Task description>
Below are entries with pictures in them. Output exactly the lines starting at the line with "pinky pip: (678, 790)" and ending at the line with "middle tip: (27, 135)", both included, but not the pictures.

==================================================

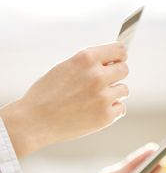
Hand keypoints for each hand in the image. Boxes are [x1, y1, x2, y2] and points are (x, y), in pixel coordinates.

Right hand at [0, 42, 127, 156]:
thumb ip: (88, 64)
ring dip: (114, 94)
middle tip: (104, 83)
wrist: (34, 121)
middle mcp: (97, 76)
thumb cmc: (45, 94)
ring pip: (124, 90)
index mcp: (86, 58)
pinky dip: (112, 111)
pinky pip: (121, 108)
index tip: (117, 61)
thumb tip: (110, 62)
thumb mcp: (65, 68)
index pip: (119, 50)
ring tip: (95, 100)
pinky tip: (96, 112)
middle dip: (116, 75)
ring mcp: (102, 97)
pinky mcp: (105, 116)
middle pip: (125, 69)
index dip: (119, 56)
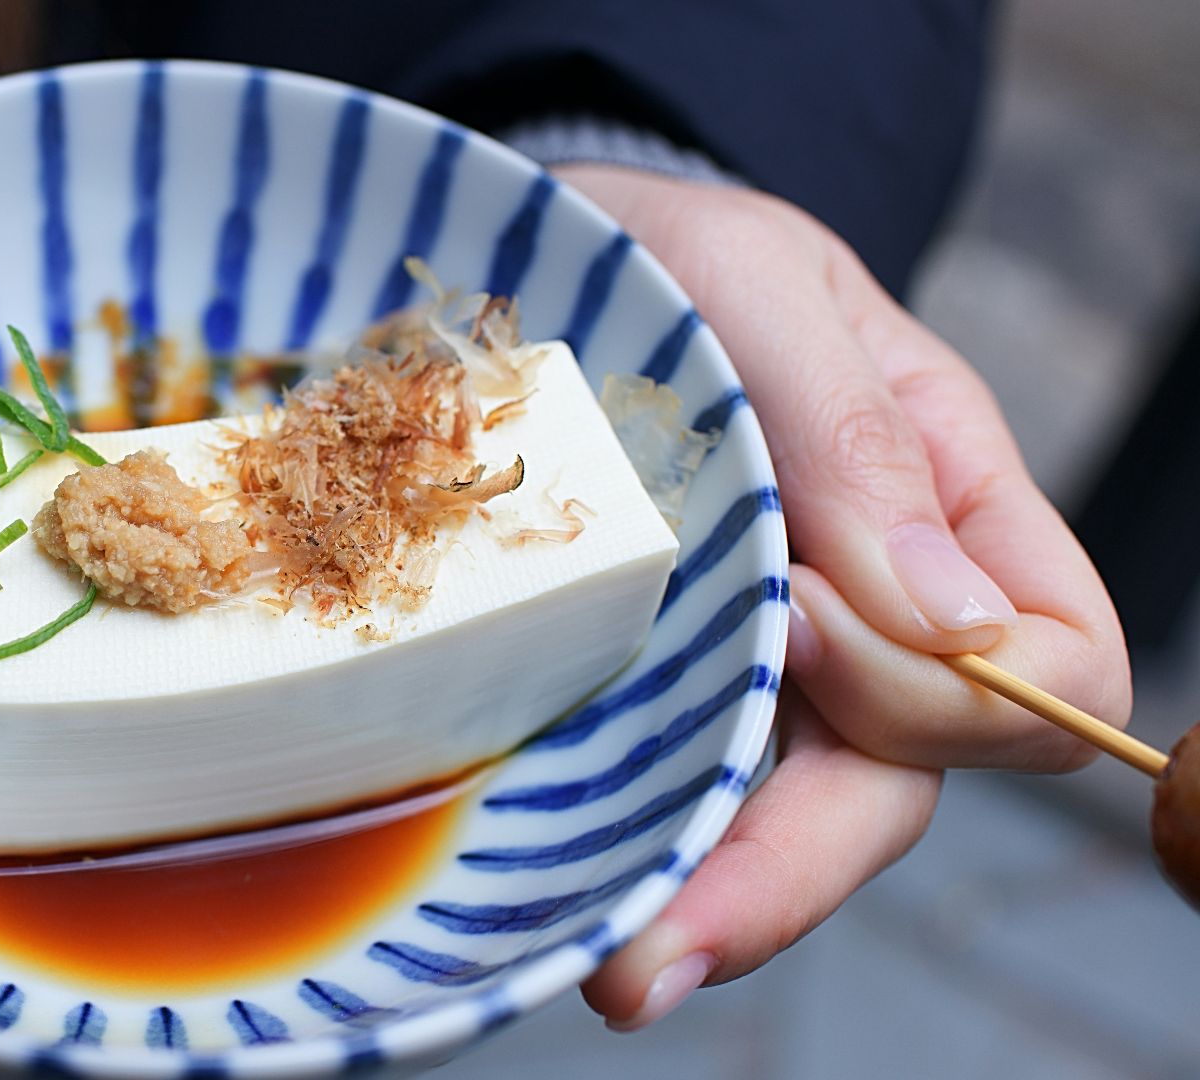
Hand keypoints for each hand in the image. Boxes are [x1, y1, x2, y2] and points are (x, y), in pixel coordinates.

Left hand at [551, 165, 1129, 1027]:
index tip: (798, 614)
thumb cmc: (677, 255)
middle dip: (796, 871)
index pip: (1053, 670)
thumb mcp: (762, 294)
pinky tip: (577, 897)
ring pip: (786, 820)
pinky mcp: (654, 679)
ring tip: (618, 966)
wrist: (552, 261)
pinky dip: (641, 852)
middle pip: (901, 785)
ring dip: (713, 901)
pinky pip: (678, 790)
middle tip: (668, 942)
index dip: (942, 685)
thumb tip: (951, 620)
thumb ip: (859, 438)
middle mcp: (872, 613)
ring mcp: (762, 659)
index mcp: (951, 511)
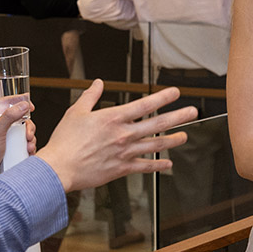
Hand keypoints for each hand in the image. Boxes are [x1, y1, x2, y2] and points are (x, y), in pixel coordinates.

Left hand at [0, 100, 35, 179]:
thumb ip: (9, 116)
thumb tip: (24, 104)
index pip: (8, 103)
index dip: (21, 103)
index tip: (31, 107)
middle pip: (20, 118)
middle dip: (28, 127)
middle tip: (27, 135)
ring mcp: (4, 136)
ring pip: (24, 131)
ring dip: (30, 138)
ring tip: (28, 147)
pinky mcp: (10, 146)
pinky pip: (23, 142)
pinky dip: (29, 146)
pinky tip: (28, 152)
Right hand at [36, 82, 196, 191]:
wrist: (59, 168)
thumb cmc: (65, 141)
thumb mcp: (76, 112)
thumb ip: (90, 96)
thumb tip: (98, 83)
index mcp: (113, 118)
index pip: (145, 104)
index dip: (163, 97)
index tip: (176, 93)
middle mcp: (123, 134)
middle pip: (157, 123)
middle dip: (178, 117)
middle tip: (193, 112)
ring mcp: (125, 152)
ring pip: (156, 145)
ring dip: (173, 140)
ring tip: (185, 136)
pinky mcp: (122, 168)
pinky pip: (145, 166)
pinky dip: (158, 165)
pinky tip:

==================================================

Finished task>
pinky pip: (678, 790)
middle tip: (668, 942)
index dip: (942, 685)
thumb tip: (951, 620)
thumb ip: (859, 438)
middle mcp: (872, 613)
ring mcp: (762, 659)
index mcp: (951, 511)
Hand keypoints for each hand in the image. Boxes are [x1, y1, x2, y2] and points are (x, y), in pixel coordinates.

Left hand at [0, 100, 35, 179]:
thumb ip: (9, 116)
thumb tip: (24, 104)
index pip: (8, 103)
index dip: (21, 103)
index tip: (31, 107)
middle pip: (20, 118)
middle dip: (28, 127)
middle tip: (27, 135)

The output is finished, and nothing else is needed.